--- BEGIN DOCUMENT EXTRACT ---

In mathematics, conformal geometry is the study of the set of angle-preserving (conformal) transformations on a space.

In a real two dimensional space, conformal geometry is precisely the geometry of Riemann surfaces. In space higher than two dimensions, conformal geometry may refer either to the study of conformal transformations of what are called "flat spaces" (such as Euclidean spaces or spheres), or to the study of conformal manifolds which are Riemannian or pseudo-Riemannian manifolds with a class of metrics that are defined up to scale. Study of the flat structures is sometimes termed Möbius geometry, and is a type of Klein geometry.

Conformal manifolds

A conformal manifold is a pseudo-Riemannian manifold equipped with an equivalence class of metric tensors, in which two metrics g and h are equivalent if and only if

${\displaystyle h=\lambda ^{2}g,}$

where λ is a real-valued smooth function defined on the manifold and is called the conformal factor. An equivalence class of such metrics is known as a conformal metric or conformal class. Thus, a conformal metric may be regarded as a metric that is only defined "up to scale". Often conformal metrics are treated by selecting a metric in the conformal class, and applying only "conformally invariant" constructions to the chosen metric.

A conformal metric is conformally flat if there is a metric representing it that is flat, in the usual sense that the Riemann curvature tensor vanishes. It may only be possible to find a metric in the conformal class that is flat in an open neighborhood of each point. When it is necessary to distinguish these cases, the latter is called locally conformally flat, although often in the literature no distinction is maintained. The n-sphere is a locally conformally flat manifold that is not globally conformally flat in this sense, whereas a Euclidean space, a torus, or any conformal manifold that is covered by an open subset of Euclidean space is (globally) conformally flat in this sense. A locally conformally flat manifold is locally conformal to a Möbius geometry, meaning that there exists an angle preserving local diffeomorphism from the manifold into a Möbius geometry. In two dimensions, every conformal metric is locally conformally flat. In dimension n > 3 a conformal metric is locally conformally flat if and only if its Weyl tensor vanishes; in dimension n = 3, if and only if the Cotton tensor vanishes.

Conformal geometry has a number of features which distinguish it from (pseudo-)Riemannian geometry. The first is that although in (pseudo-)Riemannian geometry one has a well-defined metric at each point, in conformal geometry one only has a class of metrics. Thus the length of a tangent vector cannot be defined, but the angle between two vectors still can. Another feature is that there is no Levi-Civita connection because if g and λ²g are two representatives of the conformal structure, then the Christoffel symbols of g and λ²g would not agree. Those associated with λ²g would involve derivatives of the function λ whereas those associated with g would not.

--- END DOCUMENT EXTRACT ---
--- BEGIN PROVIDED INFORMATION ---

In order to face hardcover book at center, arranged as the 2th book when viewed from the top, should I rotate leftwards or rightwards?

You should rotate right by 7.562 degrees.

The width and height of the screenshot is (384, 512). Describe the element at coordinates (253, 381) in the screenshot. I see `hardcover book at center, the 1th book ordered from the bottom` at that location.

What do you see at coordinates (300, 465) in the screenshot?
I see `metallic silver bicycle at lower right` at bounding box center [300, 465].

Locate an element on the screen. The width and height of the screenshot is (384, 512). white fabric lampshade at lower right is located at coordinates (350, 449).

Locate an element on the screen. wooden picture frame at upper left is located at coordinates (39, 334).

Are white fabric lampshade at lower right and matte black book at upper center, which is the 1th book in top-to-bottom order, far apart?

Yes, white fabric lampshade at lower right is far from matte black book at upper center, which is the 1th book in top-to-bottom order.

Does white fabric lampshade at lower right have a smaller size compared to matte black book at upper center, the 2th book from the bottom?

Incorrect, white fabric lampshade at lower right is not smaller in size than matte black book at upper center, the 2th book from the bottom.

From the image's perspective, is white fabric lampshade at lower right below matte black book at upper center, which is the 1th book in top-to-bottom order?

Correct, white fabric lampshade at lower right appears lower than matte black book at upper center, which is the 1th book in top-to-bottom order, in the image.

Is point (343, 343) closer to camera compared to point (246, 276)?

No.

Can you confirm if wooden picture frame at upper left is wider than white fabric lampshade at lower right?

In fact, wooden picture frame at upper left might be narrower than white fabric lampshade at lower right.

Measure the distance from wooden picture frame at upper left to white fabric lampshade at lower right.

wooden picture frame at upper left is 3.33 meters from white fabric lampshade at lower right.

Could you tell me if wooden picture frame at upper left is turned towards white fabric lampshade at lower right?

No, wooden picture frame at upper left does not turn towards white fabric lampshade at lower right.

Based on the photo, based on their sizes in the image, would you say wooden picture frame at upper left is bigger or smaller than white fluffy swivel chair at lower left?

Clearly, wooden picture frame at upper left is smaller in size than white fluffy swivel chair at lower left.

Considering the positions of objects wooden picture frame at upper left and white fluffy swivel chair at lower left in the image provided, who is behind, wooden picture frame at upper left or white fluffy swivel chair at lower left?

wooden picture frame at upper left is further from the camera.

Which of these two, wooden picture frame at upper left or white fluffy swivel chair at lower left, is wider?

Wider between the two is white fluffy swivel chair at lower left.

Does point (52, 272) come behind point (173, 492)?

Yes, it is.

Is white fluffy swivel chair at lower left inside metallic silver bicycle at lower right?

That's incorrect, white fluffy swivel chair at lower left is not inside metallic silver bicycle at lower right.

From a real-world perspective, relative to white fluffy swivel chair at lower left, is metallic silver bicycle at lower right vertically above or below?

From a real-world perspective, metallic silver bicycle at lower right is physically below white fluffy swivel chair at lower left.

--- END PROVIDED INFORMATION ---

• _REQUIRED WORK_
Please answer these questions using the conformal geometry text:
(a) What is the study of the flat structures sometimes termed?
(b) What is the real-valued smooth function λ in h = λ²g called?
(c) In dimension n = 3, which tensor must vanish for a conformal metric to be locally conformally flat?

• _ANSWER TO THIS EXERCISE_
(a) Möbius geometry
(b) The conformal factor
(c) The Cotton tensor